I’m only a junior, so some of these stats aren’t completely accurate but attainable just because they are what I’m aiming for before I get to apply for colleges come senior year, not exactly what I have currently,
GPA: UW 3.97 W 4.6
Courseload: 6 APs; very low but the average at our school is only 3 though.
SAT: 1510
EC:
volunteer work from different places (200+ in hrs)
held two jobs junior year, one online and one at a fast food
deca state officer
math club treasurer
self taught programmer in the process of developing an app
interned at a tech company during the summer
robotics club
cybersecurity club
Some schools I’m interested: both UWs (although I heard DA to CS from oos to Washington is quite near impossible), UMich, UIUC, UT-Austin, University of Minnesota, RPI.

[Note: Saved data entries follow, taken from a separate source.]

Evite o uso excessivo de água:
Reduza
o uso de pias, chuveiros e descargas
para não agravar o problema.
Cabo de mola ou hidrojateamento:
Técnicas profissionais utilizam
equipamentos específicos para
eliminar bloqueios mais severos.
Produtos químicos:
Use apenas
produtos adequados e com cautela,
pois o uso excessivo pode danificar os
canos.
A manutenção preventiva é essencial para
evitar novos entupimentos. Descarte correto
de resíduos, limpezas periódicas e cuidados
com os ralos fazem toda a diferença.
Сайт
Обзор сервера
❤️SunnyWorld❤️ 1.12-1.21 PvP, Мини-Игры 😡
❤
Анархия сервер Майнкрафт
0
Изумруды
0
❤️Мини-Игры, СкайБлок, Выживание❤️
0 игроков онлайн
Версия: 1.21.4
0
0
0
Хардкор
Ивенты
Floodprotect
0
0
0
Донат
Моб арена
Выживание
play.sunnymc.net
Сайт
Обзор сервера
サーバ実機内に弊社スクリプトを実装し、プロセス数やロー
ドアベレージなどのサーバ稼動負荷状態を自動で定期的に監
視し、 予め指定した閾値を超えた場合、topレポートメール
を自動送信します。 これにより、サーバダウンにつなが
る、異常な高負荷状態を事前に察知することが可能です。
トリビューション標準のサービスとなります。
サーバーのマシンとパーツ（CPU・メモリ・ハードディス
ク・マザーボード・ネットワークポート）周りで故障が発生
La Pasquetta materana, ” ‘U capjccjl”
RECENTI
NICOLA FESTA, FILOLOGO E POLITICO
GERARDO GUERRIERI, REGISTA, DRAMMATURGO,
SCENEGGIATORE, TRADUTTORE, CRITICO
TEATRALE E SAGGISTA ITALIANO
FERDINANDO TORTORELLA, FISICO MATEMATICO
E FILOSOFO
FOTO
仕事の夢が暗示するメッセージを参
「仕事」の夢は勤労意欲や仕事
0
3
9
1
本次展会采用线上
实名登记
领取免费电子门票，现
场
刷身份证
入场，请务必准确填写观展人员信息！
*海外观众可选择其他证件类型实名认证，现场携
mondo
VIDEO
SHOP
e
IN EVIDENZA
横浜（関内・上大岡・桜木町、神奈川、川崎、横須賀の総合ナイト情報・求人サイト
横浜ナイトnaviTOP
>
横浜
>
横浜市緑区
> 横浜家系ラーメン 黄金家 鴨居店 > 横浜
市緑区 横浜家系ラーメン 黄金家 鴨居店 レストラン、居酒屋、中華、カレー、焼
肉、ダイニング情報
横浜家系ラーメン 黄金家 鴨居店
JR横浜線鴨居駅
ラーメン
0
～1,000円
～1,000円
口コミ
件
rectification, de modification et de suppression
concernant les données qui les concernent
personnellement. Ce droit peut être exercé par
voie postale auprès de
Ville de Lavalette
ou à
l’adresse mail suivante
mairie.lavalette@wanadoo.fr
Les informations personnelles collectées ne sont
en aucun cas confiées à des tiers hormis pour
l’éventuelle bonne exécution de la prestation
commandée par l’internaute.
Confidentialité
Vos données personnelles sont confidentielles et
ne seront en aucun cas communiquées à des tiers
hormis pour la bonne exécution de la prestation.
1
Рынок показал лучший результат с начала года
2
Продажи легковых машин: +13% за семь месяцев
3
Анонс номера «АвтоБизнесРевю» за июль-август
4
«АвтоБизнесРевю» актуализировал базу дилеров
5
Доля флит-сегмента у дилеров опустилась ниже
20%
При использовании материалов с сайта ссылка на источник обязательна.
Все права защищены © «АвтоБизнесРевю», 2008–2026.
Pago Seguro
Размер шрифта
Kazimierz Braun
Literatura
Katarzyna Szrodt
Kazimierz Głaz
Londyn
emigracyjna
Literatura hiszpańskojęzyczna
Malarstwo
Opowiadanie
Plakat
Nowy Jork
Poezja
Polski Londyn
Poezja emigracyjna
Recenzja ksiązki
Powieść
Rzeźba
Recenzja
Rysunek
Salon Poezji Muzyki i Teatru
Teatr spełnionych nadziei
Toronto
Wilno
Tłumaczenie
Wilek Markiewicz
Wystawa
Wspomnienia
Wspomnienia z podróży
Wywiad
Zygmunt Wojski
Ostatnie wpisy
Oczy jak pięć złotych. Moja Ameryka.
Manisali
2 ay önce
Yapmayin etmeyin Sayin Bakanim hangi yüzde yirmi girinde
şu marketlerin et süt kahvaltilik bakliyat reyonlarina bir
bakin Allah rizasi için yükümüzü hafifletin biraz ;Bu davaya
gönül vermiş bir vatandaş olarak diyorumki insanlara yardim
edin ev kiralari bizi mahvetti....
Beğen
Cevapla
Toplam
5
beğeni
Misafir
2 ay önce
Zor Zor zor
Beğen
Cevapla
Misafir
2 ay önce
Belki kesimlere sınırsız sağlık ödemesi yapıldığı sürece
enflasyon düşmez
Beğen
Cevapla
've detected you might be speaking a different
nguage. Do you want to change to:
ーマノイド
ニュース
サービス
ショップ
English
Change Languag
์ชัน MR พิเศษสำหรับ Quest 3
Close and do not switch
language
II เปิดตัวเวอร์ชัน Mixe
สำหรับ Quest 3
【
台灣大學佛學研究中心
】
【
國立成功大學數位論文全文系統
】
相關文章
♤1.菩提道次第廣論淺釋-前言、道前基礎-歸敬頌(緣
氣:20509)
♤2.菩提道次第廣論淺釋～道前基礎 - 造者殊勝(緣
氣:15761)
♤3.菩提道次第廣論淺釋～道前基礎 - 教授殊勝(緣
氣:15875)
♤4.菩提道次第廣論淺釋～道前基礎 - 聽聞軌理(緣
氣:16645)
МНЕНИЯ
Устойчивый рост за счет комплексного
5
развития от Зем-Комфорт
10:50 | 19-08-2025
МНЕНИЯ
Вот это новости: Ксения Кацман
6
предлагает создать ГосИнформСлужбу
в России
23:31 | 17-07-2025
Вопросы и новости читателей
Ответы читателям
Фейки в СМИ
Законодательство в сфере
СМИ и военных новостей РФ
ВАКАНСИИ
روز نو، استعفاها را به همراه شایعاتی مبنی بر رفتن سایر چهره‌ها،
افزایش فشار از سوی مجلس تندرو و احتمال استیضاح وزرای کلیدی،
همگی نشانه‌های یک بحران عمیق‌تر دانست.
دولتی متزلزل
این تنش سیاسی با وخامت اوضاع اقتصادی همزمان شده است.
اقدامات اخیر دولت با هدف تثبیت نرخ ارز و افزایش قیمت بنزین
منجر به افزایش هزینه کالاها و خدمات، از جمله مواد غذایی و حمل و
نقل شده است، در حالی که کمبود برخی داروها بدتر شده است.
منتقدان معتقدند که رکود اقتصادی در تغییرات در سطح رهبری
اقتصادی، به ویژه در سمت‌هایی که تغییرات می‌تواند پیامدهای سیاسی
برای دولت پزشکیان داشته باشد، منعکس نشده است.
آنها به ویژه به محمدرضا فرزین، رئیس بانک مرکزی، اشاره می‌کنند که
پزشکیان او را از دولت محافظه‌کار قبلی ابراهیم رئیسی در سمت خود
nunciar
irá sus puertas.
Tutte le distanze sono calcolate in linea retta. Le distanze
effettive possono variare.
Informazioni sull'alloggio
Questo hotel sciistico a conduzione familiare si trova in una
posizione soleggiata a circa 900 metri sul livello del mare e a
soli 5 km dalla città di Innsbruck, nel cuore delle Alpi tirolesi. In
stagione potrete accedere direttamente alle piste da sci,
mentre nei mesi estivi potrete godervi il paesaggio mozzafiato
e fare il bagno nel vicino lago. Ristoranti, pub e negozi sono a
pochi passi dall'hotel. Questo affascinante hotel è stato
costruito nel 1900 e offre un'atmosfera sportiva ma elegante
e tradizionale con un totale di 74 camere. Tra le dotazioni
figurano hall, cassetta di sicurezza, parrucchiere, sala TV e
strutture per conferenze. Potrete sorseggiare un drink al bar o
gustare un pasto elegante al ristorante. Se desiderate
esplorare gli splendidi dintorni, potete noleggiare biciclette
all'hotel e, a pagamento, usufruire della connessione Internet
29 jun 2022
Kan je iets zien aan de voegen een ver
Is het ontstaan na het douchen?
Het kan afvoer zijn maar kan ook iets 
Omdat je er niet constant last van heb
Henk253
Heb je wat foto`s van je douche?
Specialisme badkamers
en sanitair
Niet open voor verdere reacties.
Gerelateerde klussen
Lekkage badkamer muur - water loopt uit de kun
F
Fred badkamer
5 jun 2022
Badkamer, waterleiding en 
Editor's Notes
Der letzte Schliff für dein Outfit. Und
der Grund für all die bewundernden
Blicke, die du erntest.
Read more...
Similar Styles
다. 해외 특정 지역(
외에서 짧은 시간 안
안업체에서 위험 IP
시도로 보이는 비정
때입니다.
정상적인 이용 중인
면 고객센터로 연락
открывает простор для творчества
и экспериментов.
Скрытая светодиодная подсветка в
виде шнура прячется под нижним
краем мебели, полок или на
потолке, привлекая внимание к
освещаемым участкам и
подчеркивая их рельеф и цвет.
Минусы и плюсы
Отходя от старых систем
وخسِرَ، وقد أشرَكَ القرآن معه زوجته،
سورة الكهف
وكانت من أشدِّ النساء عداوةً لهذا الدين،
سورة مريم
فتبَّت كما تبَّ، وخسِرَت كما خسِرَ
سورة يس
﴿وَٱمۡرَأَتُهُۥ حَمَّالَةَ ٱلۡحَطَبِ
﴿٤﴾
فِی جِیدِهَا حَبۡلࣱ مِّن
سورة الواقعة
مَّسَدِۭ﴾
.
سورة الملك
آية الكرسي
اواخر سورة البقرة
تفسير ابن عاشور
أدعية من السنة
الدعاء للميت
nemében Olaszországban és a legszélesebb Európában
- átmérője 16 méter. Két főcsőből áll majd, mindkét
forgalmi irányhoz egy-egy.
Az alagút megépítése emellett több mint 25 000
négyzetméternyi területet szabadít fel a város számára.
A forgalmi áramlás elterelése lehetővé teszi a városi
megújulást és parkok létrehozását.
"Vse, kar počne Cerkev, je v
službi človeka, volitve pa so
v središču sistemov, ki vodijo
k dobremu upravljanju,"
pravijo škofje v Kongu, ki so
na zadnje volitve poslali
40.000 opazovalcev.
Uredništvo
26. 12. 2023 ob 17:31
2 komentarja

I’m from the state of Nevada, does anyone know anything about the CS program at UNR as that is my ultimate safety if all else fail.
What stats do you have currently? Your parents have the ability and willingness to pay $50k+ a year for four years? If not, how much do they have the ability and willingness to pay? Are you likely to be NMSF?
Arizona State, U of Arizona, Northern Arizona swould be safeties. NAU is in WUE. With those stats you would also get merit aid at all of them (NAU gives merit aid on top of the WUE discounted tuition). Also you would be a candidate for their respective honors colleges including ASU Barrett.
It’s hard to beat the deal that Nevada gives to it’s graduating seniors. You essentially get paid to go to college. With UN-R as a viable option, you have to weigh whether the BSCS diploma from one of the other colleges is worth the $200,000 extra or so it would cost. The discussion you need to have is how comfortable your parents will be with paying that much.
My personal bias, I would get rid of RPI (having problems right now, and a recent grad we know took a year to find a CS job in Seattle) and replace it with some lottery pick schools with well funded CS programs.
There is one piece of good news regarding UW-Seattle if that turns out to be an option for you: CS will be majority direct-admit starting with your year.
^ true. But what do you want to do? An engineering degree will land you in a good income bracket no matter where you go.
My experience shows that if you want to design “new stuff” you need to go to a top school. If you want to answer phones or work at a plant you go to a safeish school. Here in Austin if you go into an R&D dept you’ll find kids from top schools including UT. If you go into tech support you’ll find A&M, UTD, TT.
They are all making good money… just different jobs. Design you’ll be making 10 to 20 more.
Yes, they are willing to pay for the cost. I’m not going to qualify for NMSF, I got a 1410 on the PSAT. Even though we come from a lower-middle class family, my parents have saved up a lot of money throughout the years. I just don’t know if that money will be worth spending on colleges out of state if UNR is an option.
To be honest, I was making my list with little to no knowledge of most of these schools. I just went on usnews top computer science colleges and looked for ones with high acceptance rates but still top 30
Most lower middle class families don’t have $250K in the bank for their kid’s college education. Ask your parents to run net price calculators on the website of each school you are looking at with you.
I got lost at the RPI part. What happened with RPI’s recent graduate? Did it take him too long to find a job after graduating? What does majority direct admit mean, so it will become more likely to get accepeted into UW for CS now? The one main reason I didn’t want to go into UNR was the fact that I was concerned about the area and how uninvolved it might be with tech companies, is that true at all?
@greymeer I agree that some schools may be better because of its location, like Washington where Microsoft or Amazon is. But I heard that employers don’t really care about the college you went to as much as the work you have done relating to it.
@intparent Yes, I’ve told them that it will cost $50,000 each year. They don’t have all 4 years saved up currently but will have at least the cost of the first 2 years covered by the time I enroll for college. The rest could be loaned or I can help pay it off while working a job.
@allyphoe am I better off going to UNR in-state then? Do you know how its computer science program is compared to the schools I mentioned on the original post?